++++ The data ++++
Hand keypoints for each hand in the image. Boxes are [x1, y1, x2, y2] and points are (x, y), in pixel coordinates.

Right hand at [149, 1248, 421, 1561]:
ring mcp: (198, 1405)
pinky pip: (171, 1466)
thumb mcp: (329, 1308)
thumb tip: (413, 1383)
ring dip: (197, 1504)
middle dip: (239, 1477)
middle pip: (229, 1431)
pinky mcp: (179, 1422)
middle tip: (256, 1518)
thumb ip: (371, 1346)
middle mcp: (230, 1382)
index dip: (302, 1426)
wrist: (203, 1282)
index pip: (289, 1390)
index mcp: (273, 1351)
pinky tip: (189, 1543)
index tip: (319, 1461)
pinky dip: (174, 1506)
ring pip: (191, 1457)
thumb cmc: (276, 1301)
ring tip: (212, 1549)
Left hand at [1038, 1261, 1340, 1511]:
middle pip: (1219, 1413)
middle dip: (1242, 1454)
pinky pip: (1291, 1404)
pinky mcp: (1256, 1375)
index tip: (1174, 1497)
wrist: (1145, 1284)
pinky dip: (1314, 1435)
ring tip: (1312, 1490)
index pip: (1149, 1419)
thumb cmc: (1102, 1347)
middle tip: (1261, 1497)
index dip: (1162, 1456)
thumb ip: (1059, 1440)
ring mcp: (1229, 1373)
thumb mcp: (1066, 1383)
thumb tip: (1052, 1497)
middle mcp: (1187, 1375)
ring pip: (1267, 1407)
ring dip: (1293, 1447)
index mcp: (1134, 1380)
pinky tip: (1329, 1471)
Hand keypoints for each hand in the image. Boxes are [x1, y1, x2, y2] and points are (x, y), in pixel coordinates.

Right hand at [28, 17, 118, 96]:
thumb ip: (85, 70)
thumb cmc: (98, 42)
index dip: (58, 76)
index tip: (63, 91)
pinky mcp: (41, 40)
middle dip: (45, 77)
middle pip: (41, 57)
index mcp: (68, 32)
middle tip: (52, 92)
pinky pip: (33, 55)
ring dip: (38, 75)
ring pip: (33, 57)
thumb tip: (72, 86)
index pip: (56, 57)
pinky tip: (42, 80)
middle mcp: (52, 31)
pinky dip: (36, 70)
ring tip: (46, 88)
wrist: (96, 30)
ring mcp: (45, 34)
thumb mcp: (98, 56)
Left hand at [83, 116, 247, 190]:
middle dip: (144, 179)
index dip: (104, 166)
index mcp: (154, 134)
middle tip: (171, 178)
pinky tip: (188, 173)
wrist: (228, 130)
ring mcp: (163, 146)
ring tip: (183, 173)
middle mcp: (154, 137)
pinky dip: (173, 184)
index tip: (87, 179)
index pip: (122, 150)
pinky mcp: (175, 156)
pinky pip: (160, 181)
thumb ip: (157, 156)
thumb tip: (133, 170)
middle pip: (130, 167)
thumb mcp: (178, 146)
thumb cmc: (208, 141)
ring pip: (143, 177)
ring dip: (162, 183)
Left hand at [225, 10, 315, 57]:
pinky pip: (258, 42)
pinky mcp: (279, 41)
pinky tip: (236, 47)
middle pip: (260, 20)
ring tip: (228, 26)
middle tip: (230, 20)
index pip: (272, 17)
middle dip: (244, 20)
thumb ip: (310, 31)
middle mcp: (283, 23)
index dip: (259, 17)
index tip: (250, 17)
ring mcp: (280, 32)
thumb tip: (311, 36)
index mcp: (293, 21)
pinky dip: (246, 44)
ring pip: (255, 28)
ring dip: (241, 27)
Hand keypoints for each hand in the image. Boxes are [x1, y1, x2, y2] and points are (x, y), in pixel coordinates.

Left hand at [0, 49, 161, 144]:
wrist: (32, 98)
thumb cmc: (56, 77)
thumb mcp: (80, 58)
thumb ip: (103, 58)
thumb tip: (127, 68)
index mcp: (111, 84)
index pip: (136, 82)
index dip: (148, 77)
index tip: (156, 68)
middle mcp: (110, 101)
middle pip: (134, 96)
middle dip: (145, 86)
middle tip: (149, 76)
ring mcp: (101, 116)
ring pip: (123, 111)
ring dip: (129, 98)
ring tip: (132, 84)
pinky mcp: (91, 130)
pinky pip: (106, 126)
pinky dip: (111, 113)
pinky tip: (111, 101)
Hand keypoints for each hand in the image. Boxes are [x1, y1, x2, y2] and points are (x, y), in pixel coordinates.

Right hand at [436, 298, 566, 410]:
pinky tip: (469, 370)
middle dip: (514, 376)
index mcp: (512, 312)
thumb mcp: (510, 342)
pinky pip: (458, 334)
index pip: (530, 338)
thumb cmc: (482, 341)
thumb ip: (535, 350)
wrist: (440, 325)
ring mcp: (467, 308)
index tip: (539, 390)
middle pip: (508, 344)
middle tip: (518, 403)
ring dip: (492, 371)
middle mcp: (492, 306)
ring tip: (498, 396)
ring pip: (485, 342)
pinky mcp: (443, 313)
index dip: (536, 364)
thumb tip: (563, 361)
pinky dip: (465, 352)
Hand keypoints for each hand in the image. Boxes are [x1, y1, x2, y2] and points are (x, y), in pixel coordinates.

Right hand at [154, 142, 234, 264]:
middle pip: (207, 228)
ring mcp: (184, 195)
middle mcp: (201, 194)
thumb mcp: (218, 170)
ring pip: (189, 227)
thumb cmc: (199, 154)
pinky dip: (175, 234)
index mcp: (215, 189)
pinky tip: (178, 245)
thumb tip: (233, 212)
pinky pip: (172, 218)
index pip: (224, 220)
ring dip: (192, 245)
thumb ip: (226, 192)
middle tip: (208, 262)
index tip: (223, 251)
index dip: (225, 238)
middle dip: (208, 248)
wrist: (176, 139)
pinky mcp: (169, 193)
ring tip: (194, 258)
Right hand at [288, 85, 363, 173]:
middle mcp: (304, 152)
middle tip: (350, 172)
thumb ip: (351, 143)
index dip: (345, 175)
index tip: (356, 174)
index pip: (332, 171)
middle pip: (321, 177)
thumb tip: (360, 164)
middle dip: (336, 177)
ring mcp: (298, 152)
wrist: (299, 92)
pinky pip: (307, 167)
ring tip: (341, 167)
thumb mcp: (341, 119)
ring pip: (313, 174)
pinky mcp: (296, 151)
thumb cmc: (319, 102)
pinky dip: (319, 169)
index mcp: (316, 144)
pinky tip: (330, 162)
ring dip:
++++
§ **Problem to work on**: Set down all the data exactly as given.

§ **Answer space**:
Hand keypoints for each hand in the image. Boxes are [x1, y1, x2, y2] and points are (x, y), in pixel coordinates.

Right hand at [149, 1248, 421, 1561]:
ring mcp: (198, 1405)
pinky pip: (171, 1466)
thumb mcp: (329, 1308)
thumb tip: (413, 1383)
ring dip: (197, 1504)
middle dip: (239, 1477)
middle pip: (229, 1431)
pinky mcp: (179, 1422)
middle tip: (256, 1518)
thumb ip: (371, 1346)
middle mcp: (230, 1382)
index dip: (302, 1426)
wrist: (203, 1282)
index pip: (289, 1390)
index mcp: (273, 1351)
pinky tip: (189, 1543)
index tip: (319, 1461)
pinky dip: (174, 1506)
ring pip: (191, 1457)
thumb cmc: (276, 1301)
ring tip: (212, 1549)
Left hand at [1038, 1261, 1340, 1511]:
middle pip: (1219, 1413)
middle dip: (1242, 1454)
pinky pip: (1291, 1404)
pinky mcp: (1256, 1375)
index tip: (1174, 1497)
wrist: (1145, 1284)
pinky dip: (1314, 1435)
ring tip: (1312, 1490)
index pip: (1149, 1419)
thumb cmc: (1102, 1347)
middle tip: (1261, 1497)
index dip: (1162, 1456)
thumb ip: (1059, 1440)
ring mcp: (1229, 1373)
thumb mcp: (1066, 1383)
thumb tip: (1052, 1497)
middle mcp: (1187, 1375)
ring pip: (1267, 1407)
ring dip: (1293, 1447)
index mcp: (1134, 1380)
pinky tip: (1329, 1471)
Hand keypoints for each hand in the image. Boxes are [x1, y1, x2, y2] and points are (x, y), in pixel coordinates.

Right hand at [28, 17, 118, 96]:
thumb ip: (85, 70)
thumb cmc: (98, 42)
index dip: (58, 76)
index tip: (63, 91)
pinky mcp: (41, 40)
middle dip: (45, 77)
middle pip: (41, 57)
index mcp: (68, 32)
middle tip: (52, 92)
pinky pip: (33, 55)
ring dip: (38, 75)
ring pip: (33, 57)
thumb tip: (72, 86)
index pip: (56, 57)
pinky tip: (42, 80)
middle mcp: (52, 31)
pinky dip: (36, 70)
ring tip: (46, 88)
wrist: (96, 30)
ring mcp: (45, 34)
thumb mcp: (98, 56)
Left hand at [83, 116, 247, 190]:
middle dip: (144, 179)
index dip: (104, 166)
index mcp: (154, 134)
middle tip: (171, 178)
pinky tip: (188, 173)
wrist: (228, 130)
ring mcp: (163, 146)
ring tip: (183, 173)
middle mcp: (154, 137)
pinky dip: (173, 184)
index tip: (87, 179)
index pip: (122, 150)
pinky mcp: (175, 156)
pinky pip: (160, 181)
thumb ip: (157, 156)
thumb tip: (133, 170)
middle pip: (130, 167)
thumb mcp: (178, 146)
thumb cmc: (208, 141)
ring pip: (143, 177)
ring dip: (162, 183)
Left hand at [225, 10, 315, 57]:
pinky pip: (258, 42)
pinky mcp: (279, 41)
pinky tip: (236, 47)
middle pip: (260, 20)
ring tip: (228, 26)
middle tip: (230, 20)
index pip: (272, 17)
middle dip: (244, 20)
thumb ip: (310, 31)
middle mcp: (283, 23)
index dip: (259, 17)
index tip: (250, 17)
ring mcp: (280, 32)
thumb tip: (311, 36)
index mcp: (293, 21)
pinky dip: (246, 44)
ring pip: (255, 28)
ring dip: (241, 27)
Hand keypoints for each hand in the image. Boxes are [x1, y1, x2, y2] and points are (x, y), in pixel coordinates.

Left hand at [0, 49, 161, 144]:
wrist: (32, 98)
thumb cmc: (56, 77)
thumb mcp: (80, 58)
thumb ip: (103, 58)
thumb tip: (127, 68)
index mcp: (111, 84)
index pip: (136, 82)
index dip: (148, 77)
index tip: (156, 68)
middle mcp: (110, 101)
middle pip: (134, 96)
middle dip: (145, 86)
middle tip: (149, 76)
ring mcp: (101, 116)
ring pip: (123, 111)
ring dip: (129, 98)
ring tip: (132, 84)
pinky mcp: (91, 130)
pinky pip: (106, 126)
pinky dip: (111, 113)
pinky tip: (111, 101)
Hand keypoints for each hand in the image. Boxes are [x1, y1, x2, y2] and points are (x, y), in pixel coordinates.

Right hand at [436, 298, 566, 410]:
pinky tip: (469, 370)
middle dip: (514, 376)
index mcp: (512, 312)
thumb mcp: (510, 342)
pinky pip: (458, 334)
index pip: (530, 338)
thumb cmc: (482, 341)
thumb ip: (535, 350)
wrist: (440, 325)
ring mcp: (467, 308)
index tip: (539, 390)
middle pip: (508, 344)
middle tip: (518, 403)
ring dip: (492, 371)
middle mcp: (492, 306)
ring tip: (498, 396)
ring pip: (485, 342)
pinky mcp: (443, 313)
index dip: (536, 364)
thumb tip: (563, 361)
pinky dip: (465, 352)
Hand keypoints for each hand in the image. Boxes are [x1, y1, x2, y2] and points are (x, y), in pixel coordinates.

Right hand at [154, 142, 234, 264]:
middle pip: (207, 228)
ring mcp: (184, 195)
middle mcp: (201, 194)
thumb mcp: (218, 170)
ring pip: (189, 227)
thumb cmc: (199, 154)
pinky dip: (175, 234)
index mcp: (215, 189)
pinky tip: (178, 245)
thumb tip: (233, 212)
pinky pip: (172, 218)
index pip: (224, 220)
ring dip: (192, 245)
thumb ip: (226, 192)
middle tip: (208, 262)
index tip: (223, 251)
index dip: (225, 238)
middle dip: (208, 248)
wrist: (176, 139)
pinky mcp: (169, 193)
ring tip: (194, 258)
Right hand at [288, 85, 363, 173]:
middle mcp: (304, 152)
middle tip: (350, 172)
thumb ip: (351, 143)
index dip: (345, 175)
index tip: (356, 174)
index pip: (332, 171)
middle pip: (321, 177)
thumb tip: (360, 164)
middle dip: (336, 177)
ring mcp: (298, 152)
wrist: (299, 92)
pinky pip: (307, 167)
ring tip: (341, 167)
thumb mcp: (341, 119)
ring pip: (313, 174)
pinky mcp: (296, 151)
thumb cmc: (319, 102)
pinky dip: (319, 169)
index mcp: (316, 144)
pinky tip: (330, 162)
ring dip:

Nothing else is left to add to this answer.